All of these ways are found in the world's spiritual teachings and traditions. Some teachings and traditions emphasize certain means over others. For example, Advaita Vedanta and Zen Buddhism emphasize the way of knowledge, while Sufism and the Way of Jesus emphasize the the way of love. The way brought by Abraham and reiterated by Muhammad emphasizes submission to God through perfect obedience to His commands. Zoroaster brought the message, good thoughts, good words, and good deeds, and the life story of Rama told in the Ramayana emphasizes doing what is right just because it is right (dharma). The way emphasized by Krishna in the Bhagavad Gita (18:64-69) and also Meher Baba is complete surrenderance to the Avatar. Similarly, initiation into Buddhism begins with taking refuge in the compassionate Buddha. Jesus also said, "I am the way, the truth, and the life: no man cometh unto the Father, but by me." (John 14:6 KJV)
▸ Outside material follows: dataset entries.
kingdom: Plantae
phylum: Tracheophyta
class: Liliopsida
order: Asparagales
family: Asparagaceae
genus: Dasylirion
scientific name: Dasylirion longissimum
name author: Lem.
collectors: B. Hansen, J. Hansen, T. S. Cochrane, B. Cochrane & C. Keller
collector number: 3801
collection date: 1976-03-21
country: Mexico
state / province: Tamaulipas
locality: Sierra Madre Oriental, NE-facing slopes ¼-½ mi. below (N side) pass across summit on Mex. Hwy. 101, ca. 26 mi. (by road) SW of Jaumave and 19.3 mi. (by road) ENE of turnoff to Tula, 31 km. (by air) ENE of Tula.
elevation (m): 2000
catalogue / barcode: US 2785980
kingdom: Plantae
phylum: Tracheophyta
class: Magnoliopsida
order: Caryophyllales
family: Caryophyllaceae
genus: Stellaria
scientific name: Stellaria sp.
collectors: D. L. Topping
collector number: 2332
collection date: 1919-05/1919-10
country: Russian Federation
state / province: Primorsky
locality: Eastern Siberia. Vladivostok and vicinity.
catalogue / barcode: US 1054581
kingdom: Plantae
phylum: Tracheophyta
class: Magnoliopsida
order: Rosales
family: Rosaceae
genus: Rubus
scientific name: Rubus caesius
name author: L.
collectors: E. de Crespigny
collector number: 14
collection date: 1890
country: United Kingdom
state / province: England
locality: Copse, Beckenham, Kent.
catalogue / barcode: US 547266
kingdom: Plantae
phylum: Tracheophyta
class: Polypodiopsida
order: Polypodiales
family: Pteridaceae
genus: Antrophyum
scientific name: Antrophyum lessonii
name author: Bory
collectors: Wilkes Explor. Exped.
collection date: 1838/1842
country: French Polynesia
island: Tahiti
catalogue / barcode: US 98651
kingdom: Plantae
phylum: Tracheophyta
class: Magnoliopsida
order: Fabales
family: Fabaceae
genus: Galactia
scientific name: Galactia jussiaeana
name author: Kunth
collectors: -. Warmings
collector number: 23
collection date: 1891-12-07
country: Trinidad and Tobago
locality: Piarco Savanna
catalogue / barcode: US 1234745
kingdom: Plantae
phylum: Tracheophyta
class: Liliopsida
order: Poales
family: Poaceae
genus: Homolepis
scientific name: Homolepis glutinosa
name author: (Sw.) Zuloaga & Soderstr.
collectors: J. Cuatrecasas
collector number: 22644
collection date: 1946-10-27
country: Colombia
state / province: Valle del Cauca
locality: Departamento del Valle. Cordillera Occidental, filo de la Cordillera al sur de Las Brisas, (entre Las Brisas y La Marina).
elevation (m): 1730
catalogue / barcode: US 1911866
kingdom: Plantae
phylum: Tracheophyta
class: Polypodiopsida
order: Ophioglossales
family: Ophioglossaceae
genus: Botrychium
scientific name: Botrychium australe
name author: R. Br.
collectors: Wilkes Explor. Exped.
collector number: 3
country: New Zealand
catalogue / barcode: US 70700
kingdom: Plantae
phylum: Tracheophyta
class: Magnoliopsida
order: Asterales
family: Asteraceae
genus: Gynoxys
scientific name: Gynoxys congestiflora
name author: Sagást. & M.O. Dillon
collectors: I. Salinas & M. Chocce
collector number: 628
The various ways or yogas are not mutually exclusive but complementary, like rivers flowing toward the same sea. As these rivers flow toward the sea, they begin to converge. Near the ocean, the banks that separate them begin to recede and finally disappear altogether, their waters becoming indistinguishable from each other and that of the ocean.

Mature spiritual living is the confluence of love, knowledge, right action, internal renunciation and service, with the grace and under the guidance of the one Master, of whom all realized masters are the conscious embodiment. Hazrat Inayat Khan's Sufi invocation encapsulates this:

Toward the One,
The Perfection of Love, Harmony, and Beauty,
The Only Being,
United with All the Illuminated Souls,
Who form the Embodiment of the Master,
The Spirit of Guidance.




1. Jalaluddin Rumi, The Mathnawi of Jalaluddin Rumi, edited from the oldest manuscripts available, with critical notes, translation and commentary by Reynold A. Nicholson, in 8 volumes, London: Messrs Luzac & Co., 1925-1940.